Task inputs: Begin

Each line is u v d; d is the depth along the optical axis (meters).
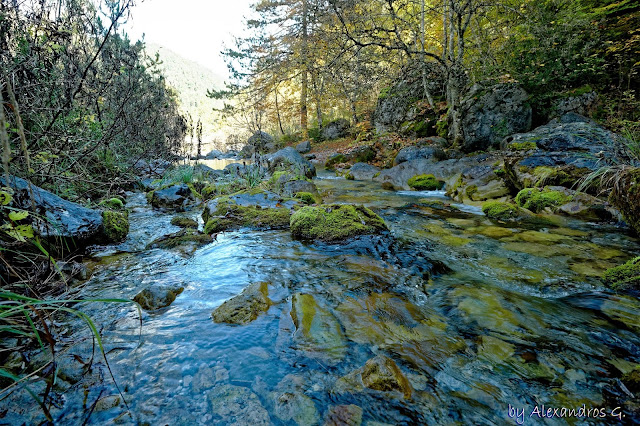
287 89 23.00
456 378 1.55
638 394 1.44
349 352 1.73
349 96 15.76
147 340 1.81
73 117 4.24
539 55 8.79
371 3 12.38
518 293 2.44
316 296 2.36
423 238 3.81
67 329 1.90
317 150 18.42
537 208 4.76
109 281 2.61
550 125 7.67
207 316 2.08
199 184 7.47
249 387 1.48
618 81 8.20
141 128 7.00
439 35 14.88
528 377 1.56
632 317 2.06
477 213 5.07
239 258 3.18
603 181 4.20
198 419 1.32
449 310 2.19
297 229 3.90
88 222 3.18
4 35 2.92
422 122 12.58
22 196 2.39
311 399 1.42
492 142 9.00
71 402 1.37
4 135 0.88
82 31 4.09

Task inputs: End

In the records above, find the line containing "198 419 1.32" and print it and every later line exactly, through the last one.

Your solution -
198 419 1.32
449 310 2.19
297 229 3.90
88 222 3.18
4 35 2.92
422 122 12.58
22 196 2.39
311 399 1.42
492 142 9.00
71 402 1.37
4 135 0.88
82 31 4.09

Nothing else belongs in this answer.